══ TEXT FOR ANALYSIS ══

Weighted k -shell decomposition (Wks)
extends the classical \(k\)-shell method by incorporating edge weights [2]. The motivation is to identify central nodes not only by their position in the network core but also by the strength of their connections. For nodes \(i\) and \(j\), the potential edge weight is defined as
\[
w_{ij} = d_i + d_j,
\]
where \(d_i\) denotes the degree of node \(i\). The weighted degree of node \(i\) is then
\[
k^w_i = α d_i + (1 - α) \sum_{j \in \mathcal{N}(i)} w_{ij} = α d_i + (1-α)d_i^2 +(1-α) \sum_{j \in \mathcal{N}(i)} d_j,
\]
with \(α \in (0,1)\) as a tunable parameter (typically \(α = 0.5\)) and \(\mathcal{N}(i)\) as the set of neighbors of node \(i\). The Wks centrality is obtained by performing \(k\)-shell decomposition using the weighted degree \(k^w\), allowing nodes with stronger connectivity to be placed more accurately within the core-periphery structure.

═══

> WHAT YOU WILL DO:
- A) Do these statements agree with the passage on weighted k-shell decomposition? Answer yes or no for each, quoting the deciding words. (i) The potential edge weight between nodes i and j is the product of their degrees. (ii) The tunable parameter α is typically set to 0.5. (iii) Wks identifies central nodes solely by their position in the network core.
- B) Could you write the next part of the passage on weighted k-shell decomposition, starting after its final sentence?

══ MATERIAL PROVIDED ══

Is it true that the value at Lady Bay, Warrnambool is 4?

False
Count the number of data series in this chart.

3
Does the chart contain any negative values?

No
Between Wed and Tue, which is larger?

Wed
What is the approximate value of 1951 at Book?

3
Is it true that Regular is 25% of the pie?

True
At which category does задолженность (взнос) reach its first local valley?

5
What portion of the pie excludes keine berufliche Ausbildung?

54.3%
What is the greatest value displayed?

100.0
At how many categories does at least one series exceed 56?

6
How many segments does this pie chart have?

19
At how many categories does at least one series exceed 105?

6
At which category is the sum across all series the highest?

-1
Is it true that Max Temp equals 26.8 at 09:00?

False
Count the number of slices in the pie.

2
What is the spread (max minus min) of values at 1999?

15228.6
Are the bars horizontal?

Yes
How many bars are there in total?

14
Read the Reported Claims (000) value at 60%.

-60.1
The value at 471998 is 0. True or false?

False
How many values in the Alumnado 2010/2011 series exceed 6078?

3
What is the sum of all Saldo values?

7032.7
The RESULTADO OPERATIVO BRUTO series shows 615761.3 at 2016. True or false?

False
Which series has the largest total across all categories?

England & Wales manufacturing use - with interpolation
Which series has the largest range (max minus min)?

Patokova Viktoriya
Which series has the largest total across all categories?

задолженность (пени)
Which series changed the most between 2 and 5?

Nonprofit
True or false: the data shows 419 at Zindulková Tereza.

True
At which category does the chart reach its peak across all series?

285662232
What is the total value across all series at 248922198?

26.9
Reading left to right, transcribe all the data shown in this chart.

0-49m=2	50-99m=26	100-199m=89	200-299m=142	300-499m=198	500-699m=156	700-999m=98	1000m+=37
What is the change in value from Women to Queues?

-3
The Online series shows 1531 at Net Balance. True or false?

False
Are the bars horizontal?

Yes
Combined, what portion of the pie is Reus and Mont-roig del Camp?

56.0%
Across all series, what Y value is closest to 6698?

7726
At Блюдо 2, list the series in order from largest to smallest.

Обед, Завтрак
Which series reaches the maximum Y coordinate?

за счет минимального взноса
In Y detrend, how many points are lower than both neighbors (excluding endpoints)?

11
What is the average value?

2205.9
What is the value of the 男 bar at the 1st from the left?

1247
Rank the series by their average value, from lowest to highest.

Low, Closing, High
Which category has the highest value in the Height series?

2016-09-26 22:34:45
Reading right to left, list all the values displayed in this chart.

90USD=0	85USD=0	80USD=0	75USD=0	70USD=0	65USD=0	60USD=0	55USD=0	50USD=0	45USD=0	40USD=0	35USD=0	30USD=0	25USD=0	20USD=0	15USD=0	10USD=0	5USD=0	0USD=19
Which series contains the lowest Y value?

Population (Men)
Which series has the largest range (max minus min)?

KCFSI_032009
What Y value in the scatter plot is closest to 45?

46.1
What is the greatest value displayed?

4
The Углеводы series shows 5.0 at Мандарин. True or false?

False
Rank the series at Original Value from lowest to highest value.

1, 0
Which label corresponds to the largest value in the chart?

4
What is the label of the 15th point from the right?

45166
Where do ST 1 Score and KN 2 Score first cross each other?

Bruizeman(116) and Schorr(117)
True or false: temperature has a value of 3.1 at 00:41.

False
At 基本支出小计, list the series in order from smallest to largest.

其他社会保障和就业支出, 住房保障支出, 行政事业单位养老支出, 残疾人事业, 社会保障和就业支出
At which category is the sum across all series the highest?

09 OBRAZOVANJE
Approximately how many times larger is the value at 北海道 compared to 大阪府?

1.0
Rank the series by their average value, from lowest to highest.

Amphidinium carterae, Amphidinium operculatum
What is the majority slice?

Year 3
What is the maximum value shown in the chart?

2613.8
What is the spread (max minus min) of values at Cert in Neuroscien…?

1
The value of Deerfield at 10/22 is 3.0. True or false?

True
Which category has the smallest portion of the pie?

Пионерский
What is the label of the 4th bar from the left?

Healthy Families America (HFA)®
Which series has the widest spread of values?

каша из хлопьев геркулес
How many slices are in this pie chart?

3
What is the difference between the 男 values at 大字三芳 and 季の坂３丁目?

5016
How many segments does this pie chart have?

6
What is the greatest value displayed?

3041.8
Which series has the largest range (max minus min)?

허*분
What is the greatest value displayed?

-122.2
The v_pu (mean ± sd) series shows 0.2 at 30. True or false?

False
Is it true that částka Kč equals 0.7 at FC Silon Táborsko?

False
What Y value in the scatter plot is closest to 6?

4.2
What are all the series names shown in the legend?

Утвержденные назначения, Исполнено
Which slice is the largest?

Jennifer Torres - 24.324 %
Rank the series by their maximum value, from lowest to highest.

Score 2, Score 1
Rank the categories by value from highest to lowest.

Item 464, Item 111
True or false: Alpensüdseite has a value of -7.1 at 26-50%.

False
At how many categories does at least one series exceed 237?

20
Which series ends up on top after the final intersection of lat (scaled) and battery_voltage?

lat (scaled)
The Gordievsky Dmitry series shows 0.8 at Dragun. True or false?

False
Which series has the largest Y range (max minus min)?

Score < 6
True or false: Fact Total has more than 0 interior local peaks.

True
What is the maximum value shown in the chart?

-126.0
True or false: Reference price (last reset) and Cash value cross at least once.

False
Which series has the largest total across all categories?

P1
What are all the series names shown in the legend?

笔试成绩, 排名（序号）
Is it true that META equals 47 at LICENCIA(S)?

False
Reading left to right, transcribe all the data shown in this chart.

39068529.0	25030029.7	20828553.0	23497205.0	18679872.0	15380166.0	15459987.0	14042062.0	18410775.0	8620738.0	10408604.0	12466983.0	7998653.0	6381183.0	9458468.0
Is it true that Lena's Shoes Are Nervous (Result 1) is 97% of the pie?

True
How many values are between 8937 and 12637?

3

═══

> TASK RESULTS:
- A)
(i) No: "w_{ij} = d_i + d_j"
(ii) Yes: "typically \(α = 0.5\)"
(iii) No: "not only by their position in the network core but also by the strength of their connections"

- B)
References

[1] Shvydun, S. (2025). Zoo of Centralities: Encyclopedia of Node Metrics in Complex Networks. arXiv: 2511.05122 https://doi.org/10.48550/arXiv.2511.05122
[2] Wei, B., Liu, J., Wei, D., Gao, C., & Deng, Y. (2015). Weighted k-shell decomposition for complex networks based on potential edge weights. Physica A: Statistical Mechanics and its Applications, 420, 277-283. doi: 10.1016/j.physa.2014.11.012.